Penggalan Teks:
________
Detak-Palembang.com PALEMBANG – Tahun 2017 ada aturan baru bagi umat muslim yang akan menunaikan ibadah umroh dan haji dalam pengurusan paspor di kabupaten/kota tempat berdomisili.

Aturan bertujuan untuk mencegah perdagangan orang, selain itu untuk menertibkan travel-travel yang hanya memberikan janji namun tidak bertanggung jawab bila ada masalah terhadap jemaah umroh, hal itu disampaikan Kepala Kantor Wilayah Kementerian Agama Sumatera Selatan (Kakanwil Kemenag Sumsel) Alfajri Zabidi, Senin (13/03).

“Dengan aturan ini juga kita dapat memberikan perlindungan dan kenyamanan bagi calon jamaah umroh dan haji khusus agar tidak ada lagi kasus jamaah yang telantar, dan kita juga dapat tahu data real berapa jamaah yang berangkat tiap tahunnya,” katanya.
________
Materi yang Disediakan:

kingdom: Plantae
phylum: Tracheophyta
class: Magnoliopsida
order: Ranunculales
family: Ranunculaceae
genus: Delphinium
________
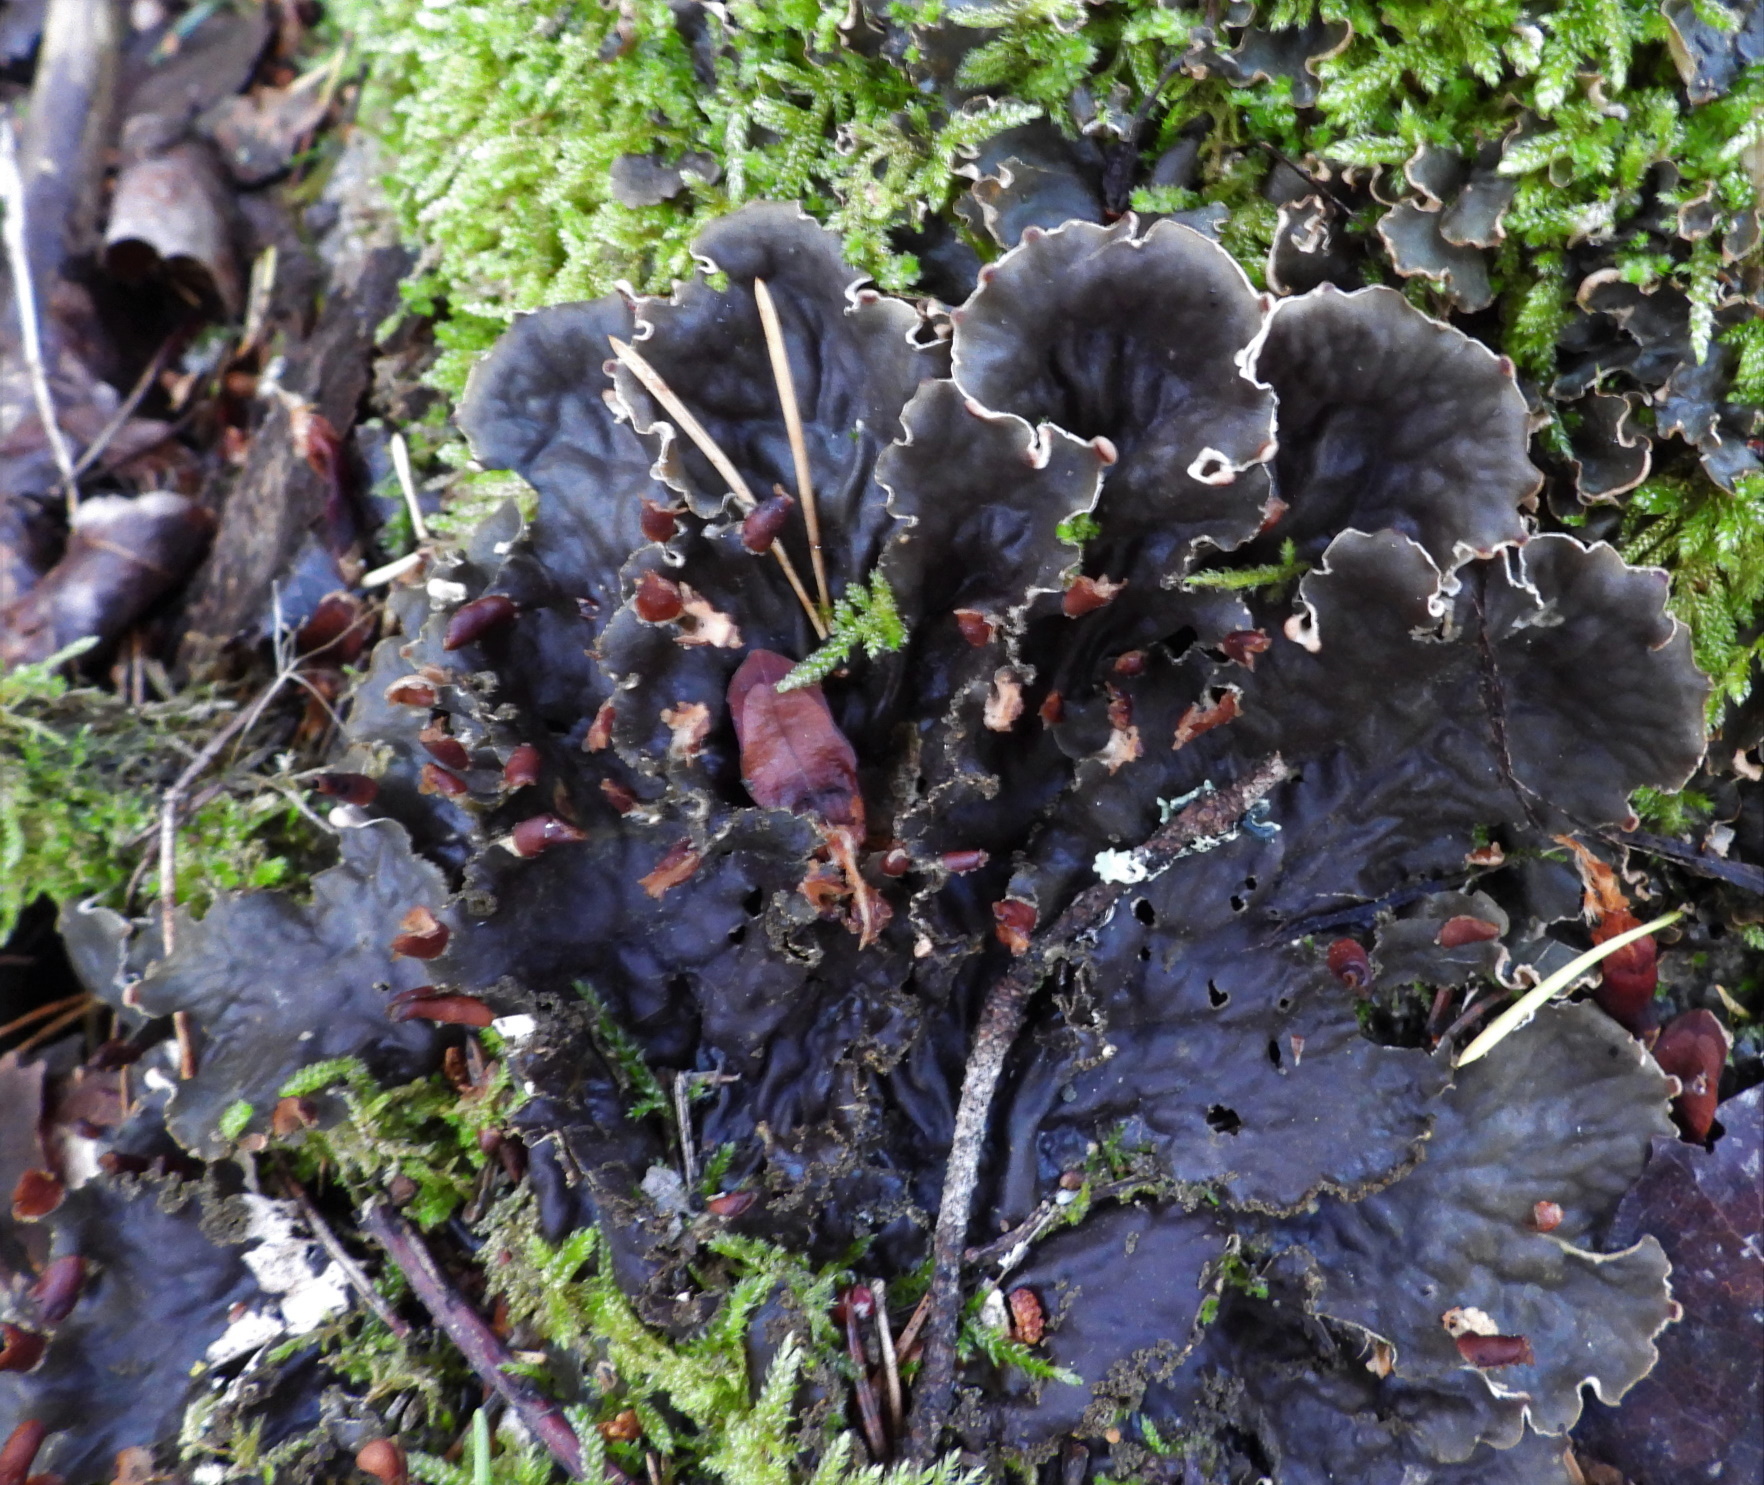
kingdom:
________
Tugas yang Dikerjakan:
1 > Jawab pertanyaan berikut berdasarkan penggalan teks. Tandai jawaban dengan (a), (b), dan (c).
(a) Pada tahun berapa ada aturan baru dalam pengurusan paspor bagi umat muslim yang akan menunaikan ibadah umroh dan haji?
(b) Siapa yang menyampaikan tujuan aturan itu, dan apa jabatannya?
(c) Menurut kutipan pernyataannya, data apa yang dapat diketahui berkat aturan ini?
2 > Salin tanpa perubahan bagian penggalan teks yang dimulai pada kata-kata "Detak-Palembang.com PALEMBANG –" dan berhenti setelah kata-kata "Zabidi, Senin (13/03).".

Jawaban Setiap Tugas:
1 >
(a) Tahun 2017.
(b) Alfajri Zabidi, Kepala Kantor Wilayah Kementerian Agama Sumatera Selatan (Kakanwil Kemenag Sumsel).
(c) Data real berapa jamaah yang berangkat tiap tahunnya.

2 >
Detak-Palembang.com PALEMBANG – Tahun 2017 ada aturan baru bagi umat muslim yang akan menunaikan ibadah umroh dan haji dalam pengurusan paspor di kabupaten/kota tempat berdomisili.

Aturan bertujuan untuk mencegah perdagangan orang, selain itu untuk menertibkan travel-travel yang hanya memberikan janji namun tidak bertanggung jawab bila ada masalah terhadap jemaah umroh, hal itu disampaikan Kepala Kantor Wilayah Kementerian Agama Sumatera Selatan (Kakanwil Kemenag Sumsel) Alfajri Zabidi, Senin (13/03).